Joshua: Atualmente estou explorando dois usos para este tipo de tecnologia. Um deles é um robô que funciona como dispositivos de neurofeedback. Por exemplo, um robô que se move através de uma superfície plana quando você “empurra” ou “puxa” com sua mente, ou um robô que voa mais alto o quão mais calmo você se torna durante a meditação. O outro uso são robôs que respondem ao seu estado mental em um contexto ritual – robôs que respondem a sentimentos intensos de amor ou ódio, ou que esperam para agir até estarem em estado de “alfa”.

Lua: você também usa as HackerBoxes. Você acha que é um bom começo para as pessoas que querem aprender mais sobre tecnologia?

Joshua: Sim, HackerBoxes têm sido um serviço maravilhoso para mim. A ideia para o Theriomorphosistor veio de uma caixa sobre circuitos digitais. Claro, eu sabia sobre os portões da lógica há muitos anos, mas explorar os conteúdos da caixa com um olho em direção à feitiçaria inspirou um novo design. Graças às culturas de hackers e fabricantes, o “tech” para tecnomancia é tão acessível hoje.

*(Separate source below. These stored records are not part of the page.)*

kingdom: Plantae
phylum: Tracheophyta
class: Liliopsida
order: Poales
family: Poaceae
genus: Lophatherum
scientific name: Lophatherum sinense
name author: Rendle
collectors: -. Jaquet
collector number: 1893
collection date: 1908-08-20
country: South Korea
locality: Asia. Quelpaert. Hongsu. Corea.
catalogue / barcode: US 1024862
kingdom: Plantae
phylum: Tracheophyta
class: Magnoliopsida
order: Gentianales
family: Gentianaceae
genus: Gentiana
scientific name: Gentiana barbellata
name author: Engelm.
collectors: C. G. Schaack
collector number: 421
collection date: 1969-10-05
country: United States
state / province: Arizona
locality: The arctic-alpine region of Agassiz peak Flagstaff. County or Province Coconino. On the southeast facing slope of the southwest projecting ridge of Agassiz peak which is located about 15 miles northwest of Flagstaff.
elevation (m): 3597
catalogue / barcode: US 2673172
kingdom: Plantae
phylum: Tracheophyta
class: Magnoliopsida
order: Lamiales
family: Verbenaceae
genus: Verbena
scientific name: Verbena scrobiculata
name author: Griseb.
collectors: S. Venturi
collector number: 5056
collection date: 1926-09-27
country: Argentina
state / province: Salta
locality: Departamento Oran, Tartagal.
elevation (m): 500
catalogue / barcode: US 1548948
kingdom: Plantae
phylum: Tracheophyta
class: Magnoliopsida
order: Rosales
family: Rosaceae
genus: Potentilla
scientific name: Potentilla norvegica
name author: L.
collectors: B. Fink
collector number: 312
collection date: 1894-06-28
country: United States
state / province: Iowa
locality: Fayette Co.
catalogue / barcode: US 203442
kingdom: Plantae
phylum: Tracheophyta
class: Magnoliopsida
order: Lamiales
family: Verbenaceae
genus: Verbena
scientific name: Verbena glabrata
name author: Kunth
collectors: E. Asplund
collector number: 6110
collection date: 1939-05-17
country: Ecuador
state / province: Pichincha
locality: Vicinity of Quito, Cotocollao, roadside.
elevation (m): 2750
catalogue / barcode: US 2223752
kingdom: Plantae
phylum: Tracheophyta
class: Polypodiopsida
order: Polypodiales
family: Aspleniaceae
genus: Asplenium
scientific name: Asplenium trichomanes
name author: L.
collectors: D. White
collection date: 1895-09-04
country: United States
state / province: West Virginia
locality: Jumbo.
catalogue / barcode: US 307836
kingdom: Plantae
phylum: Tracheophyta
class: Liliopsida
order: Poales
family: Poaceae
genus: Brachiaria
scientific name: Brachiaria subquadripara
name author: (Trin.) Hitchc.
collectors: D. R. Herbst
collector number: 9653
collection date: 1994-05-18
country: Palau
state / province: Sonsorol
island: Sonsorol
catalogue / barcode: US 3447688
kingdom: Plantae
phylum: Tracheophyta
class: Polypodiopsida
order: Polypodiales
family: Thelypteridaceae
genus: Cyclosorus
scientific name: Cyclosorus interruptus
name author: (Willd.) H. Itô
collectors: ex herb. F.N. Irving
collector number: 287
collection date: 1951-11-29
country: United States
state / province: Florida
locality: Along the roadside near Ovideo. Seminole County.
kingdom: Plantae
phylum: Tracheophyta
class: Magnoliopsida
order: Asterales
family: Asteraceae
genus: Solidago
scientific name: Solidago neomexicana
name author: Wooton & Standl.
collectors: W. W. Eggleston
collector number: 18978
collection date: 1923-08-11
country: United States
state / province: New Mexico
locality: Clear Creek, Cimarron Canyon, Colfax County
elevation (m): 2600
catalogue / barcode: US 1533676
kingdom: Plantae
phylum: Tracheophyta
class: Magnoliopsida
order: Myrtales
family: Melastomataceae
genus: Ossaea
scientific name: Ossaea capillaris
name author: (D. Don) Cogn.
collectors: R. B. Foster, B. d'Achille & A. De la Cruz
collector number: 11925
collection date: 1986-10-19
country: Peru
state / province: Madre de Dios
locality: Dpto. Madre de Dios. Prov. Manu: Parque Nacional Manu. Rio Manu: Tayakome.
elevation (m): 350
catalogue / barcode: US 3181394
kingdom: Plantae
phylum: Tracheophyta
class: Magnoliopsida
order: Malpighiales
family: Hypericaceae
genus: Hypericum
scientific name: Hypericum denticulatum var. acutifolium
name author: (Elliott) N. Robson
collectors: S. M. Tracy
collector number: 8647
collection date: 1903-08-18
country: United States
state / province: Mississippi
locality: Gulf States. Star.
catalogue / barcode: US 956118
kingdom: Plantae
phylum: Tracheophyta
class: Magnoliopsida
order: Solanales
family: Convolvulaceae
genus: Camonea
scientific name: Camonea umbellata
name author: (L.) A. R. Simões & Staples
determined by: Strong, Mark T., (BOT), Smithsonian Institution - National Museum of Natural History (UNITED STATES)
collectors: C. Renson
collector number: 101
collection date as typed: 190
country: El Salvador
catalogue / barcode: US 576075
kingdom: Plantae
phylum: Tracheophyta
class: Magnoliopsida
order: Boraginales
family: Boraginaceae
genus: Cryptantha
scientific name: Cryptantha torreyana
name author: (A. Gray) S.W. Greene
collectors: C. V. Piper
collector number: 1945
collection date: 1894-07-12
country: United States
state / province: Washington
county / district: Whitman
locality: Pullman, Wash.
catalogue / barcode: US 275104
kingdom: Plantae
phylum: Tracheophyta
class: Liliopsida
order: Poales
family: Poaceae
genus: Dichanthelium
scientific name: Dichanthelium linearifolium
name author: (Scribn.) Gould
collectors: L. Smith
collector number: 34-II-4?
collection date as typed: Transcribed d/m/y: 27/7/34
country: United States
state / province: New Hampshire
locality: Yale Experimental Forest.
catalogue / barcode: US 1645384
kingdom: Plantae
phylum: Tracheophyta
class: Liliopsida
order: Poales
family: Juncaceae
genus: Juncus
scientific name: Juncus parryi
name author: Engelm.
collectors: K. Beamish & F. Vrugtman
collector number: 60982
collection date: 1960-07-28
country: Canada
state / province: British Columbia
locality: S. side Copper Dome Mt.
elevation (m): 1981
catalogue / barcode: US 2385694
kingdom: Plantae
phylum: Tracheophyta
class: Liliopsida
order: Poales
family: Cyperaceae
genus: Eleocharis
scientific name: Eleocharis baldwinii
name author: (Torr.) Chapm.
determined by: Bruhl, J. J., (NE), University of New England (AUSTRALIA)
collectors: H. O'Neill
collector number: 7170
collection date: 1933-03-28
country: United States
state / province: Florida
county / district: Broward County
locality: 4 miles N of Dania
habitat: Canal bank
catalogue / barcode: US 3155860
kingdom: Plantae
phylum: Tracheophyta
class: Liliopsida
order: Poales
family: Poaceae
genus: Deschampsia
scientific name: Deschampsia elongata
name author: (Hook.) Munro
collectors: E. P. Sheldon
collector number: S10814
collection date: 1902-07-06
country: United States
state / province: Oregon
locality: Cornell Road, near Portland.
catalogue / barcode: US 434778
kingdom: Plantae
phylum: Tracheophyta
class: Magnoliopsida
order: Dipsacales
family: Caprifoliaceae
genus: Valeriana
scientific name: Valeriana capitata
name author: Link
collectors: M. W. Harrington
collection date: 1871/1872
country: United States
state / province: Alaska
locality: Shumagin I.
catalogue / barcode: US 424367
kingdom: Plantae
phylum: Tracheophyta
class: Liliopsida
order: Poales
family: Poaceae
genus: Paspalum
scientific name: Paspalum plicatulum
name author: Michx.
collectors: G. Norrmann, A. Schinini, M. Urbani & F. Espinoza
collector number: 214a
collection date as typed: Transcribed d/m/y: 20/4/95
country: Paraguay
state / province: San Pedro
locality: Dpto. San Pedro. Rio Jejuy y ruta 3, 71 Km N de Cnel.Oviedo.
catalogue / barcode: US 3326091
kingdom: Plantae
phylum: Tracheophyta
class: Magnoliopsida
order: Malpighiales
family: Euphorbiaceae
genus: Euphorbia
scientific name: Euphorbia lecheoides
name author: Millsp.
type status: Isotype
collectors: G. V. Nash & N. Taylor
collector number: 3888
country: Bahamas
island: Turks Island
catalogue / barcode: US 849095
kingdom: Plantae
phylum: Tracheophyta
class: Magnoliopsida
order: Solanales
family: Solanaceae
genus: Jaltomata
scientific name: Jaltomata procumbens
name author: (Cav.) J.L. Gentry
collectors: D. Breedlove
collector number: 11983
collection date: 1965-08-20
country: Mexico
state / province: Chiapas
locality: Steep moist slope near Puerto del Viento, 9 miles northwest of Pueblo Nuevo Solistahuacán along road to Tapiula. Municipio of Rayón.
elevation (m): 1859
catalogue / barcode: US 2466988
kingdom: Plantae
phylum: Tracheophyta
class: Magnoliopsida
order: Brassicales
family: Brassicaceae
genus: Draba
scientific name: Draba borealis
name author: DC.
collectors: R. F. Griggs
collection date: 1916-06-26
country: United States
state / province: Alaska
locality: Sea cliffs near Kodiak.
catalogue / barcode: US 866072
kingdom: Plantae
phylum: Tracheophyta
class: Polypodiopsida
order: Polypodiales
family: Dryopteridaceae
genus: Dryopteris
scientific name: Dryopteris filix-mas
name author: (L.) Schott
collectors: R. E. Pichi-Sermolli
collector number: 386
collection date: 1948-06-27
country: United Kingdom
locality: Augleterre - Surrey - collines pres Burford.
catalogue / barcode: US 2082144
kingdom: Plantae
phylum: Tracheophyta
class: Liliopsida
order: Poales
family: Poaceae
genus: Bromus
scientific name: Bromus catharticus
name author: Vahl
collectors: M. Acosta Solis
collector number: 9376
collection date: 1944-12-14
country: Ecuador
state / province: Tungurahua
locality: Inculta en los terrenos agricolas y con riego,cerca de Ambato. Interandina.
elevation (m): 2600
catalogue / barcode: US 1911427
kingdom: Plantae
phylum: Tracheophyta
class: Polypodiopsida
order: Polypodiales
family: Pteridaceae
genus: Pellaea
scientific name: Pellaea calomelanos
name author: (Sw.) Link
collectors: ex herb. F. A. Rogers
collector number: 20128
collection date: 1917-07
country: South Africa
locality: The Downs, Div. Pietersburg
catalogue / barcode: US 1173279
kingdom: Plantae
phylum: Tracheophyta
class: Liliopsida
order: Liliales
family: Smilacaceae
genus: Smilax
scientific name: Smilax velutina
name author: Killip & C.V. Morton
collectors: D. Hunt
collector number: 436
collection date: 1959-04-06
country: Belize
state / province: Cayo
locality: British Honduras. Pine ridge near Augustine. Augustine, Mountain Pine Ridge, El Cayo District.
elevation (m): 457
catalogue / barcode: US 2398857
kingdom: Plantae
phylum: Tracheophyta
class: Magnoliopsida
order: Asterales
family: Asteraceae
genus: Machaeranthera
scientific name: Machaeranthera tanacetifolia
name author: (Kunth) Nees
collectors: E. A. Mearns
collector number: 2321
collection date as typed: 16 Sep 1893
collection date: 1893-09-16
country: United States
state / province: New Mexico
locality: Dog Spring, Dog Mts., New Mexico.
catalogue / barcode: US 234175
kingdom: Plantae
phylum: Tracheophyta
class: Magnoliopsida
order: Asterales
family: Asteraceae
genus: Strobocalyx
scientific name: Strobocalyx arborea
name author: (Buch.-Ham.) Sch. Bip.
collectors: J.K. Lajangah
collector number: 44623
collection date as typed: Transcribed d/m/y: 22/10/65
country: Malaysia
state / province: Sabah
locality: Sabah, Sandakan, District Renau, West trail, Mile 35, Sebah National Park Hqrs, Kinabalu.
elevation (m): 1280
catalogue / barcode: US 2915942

HackerBoxes, Adafruit, SparkFun: todos são bons lugares para começar.

Lua: E você também está em resistência ao presidente Trump, ao seu gabinete e ao nacionalismo, ao racismo, ao sexismo, à xenofobia, à homofobia, etc. Aqui no Brasil, temos os mesmos problemas. Como podemos usar magia para mudar o mundo? 

Joshua: A magia sempre foi sobre “mudar o mundo”. O lado místico da magia nos lembra que precisamos nos mudar. Não tenho certeza sobre a eficácia da feitiçaria nos assuntos políticos, mas por que não? Certamente, há mais magia do que atrair um parceiro romântico ou um trabalho melhor, ou maldizer seu vizinho que roubou seu espaço de estacionamento. Quando alguém me diz que ficaram sem coisas para encantar, dirijo-os ao site da Sociedade para a Prevenção da Crueldade aos Animais. Existem * sempre * coisas para encantar, sempre coisas que podem usar nossa ajuda. Mas não use feitiçaria em vez de uma ação mais direta quando este for possível. Use magia para mudar de ideia sobre o que é possível, então, coloque sua varinha e coloque suas botas – há outro tipo de trabalho a ser feito.